Disputatiousness and Unruly Affective Economies: From the Greeks to Chinua Achebe
UW Helen C. White Hall 600 N. Park St., Madison, Wisconsin
press release: 6191 Helen C. White Hall, 600 N. Park Street
"Bí a bá perí akọni, a ó fida lalẹ"! When the soul of the beloved is addressed, it is right that the gestures be proper.
In a career that spanned over three decades, Tẹjumọla Ọlaniyan pursued a unique, capacious, and generous vision of humanistic scholarship in the field of African literary and cultural studies, including the black world as a whole and extending beyond it. “My deep interest,” he once asserted with characteristic precision, “is transdisciplinary teaching and research. My goal is the cultivation of critical self-reflexivity about our expressions and their many contexts.”
In this spirit, the UW-Madison Department of English and the Center for the Humanities is honored to present the second annual Tẹjumọla Ọlaniyan Memorial Lecture with Professor Ato Quayson, Jean G. and Morris M. Doyle Professor in Interdisciplinary Studies and Professor of English at Stanford University.

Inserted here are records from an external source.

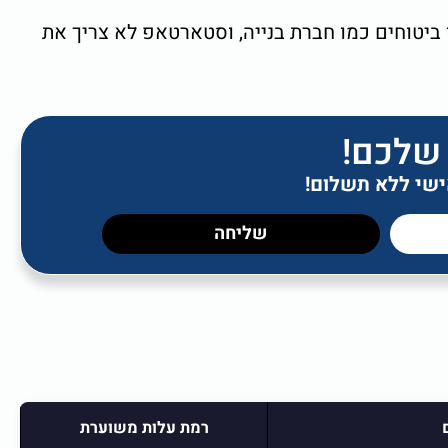
ביטוחים כמו חברת בנייה, וסטארטאפ לא צריך את
 שלכם!
אישי ללא תשלום!
שליחה
רמת עלות משוערת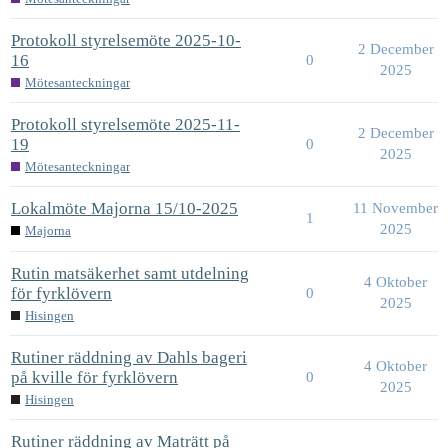
Protokoll styrelsemöte 2025-10-
2 December
16
0
2025
Mötesanteckningar
Protokoll styrelsemöte 2025-11-
2 December
19
0
2025
Mötesanteckningar
Lokalmöte Majorna 15/10-2025
11 November
1
2025
Majorna
Rutin matsäkerhet samt utdelning
4 Oktober
för fyrklövern
0
2025
Hisingen
Rutiner räddning av Dahls bageri
4 Oktober
på kville för fyrklövern
0
2025
Hisingen
Rutiner räddning av Maträtt på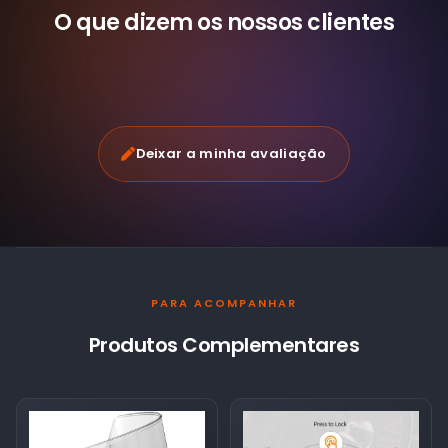
O que dizem os nossos
clientes
Deixar a minha avaliação
PARA ACOMPANHAR
Produtos Complementares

This lecture will pick up on an element of literary tragedy that Quayson raised in Tragedy and Postcolonial Literature but but did not fully elaborate, namely, the place of disputatiousness in the history of tragic form and how this might help us to further tragedy from the Greeks to African literature. The Greeks give us great examples of disputatiousness: Oedipus vs. Tiresias, Clytemnestra vs Agamemnon, Medea vs Jason, and Antigone vs Creon, among others. But the determining mark of the Greek tragic characters was what might be described as their zero-sum wrath. Their sense of rightness goes as far as courting possible self-destruction. What we find in African and postcolonial tragedy is the transposition of historical disputatiousness into the ambiguation of attitudes to heroic action, whether collective or individual, which is itself brought on by colonial modernity. The lecture will proffer a theory of African and postcolonial tragedy drawing on a reading of colonial history and its relationship to the fraught individual processes of self-accounting. Quayson will be drawing examples from different literary traditions and cultures but will specifically focus on the rural novels of Chinua Achebe (Things Fall Apart and Arrow of God) to ground his central propositions.
Professor Ato Quayson is the Jean G. and Morris M. Doyle Professor of Interdisciplinary Studies, Professor of English, and Chair of the Department of English at Stanford University. He was educated at the University of Ghana and the University of Cambridge. He taught at the University of Cambridge, the University of Toronto, and New York University before arriving at Stanford. Professor Quayson has published six monographs and eight edited collections, including Oxford Street, Accra: City Life and the Itineraries of Transnationalism (Duke University Press, 2014), which was the 2015 co-winner of the Urban History Association’s Best Book Prize (non-North America) and was listed by The Guardian as one of the 10 Best Books on Cities in 2014. His most recent book Tragedy and Postcolonial Literature (Cambridge University Press, 2021) been awarded the 2021 Warren- Brooks Award for literary criticism. Professor Quayson is an elected Fellow of the Ghana Academy of Arts and Sciences, the Royal Society of Canada, and of the British Academy.
The UW-Madison African Studies Program is offering a new Tejumola Olaniyan International Student Travel Award to support international students engaged in the study of Global Black Cultural Studies. Applications are due Thursday, March 10.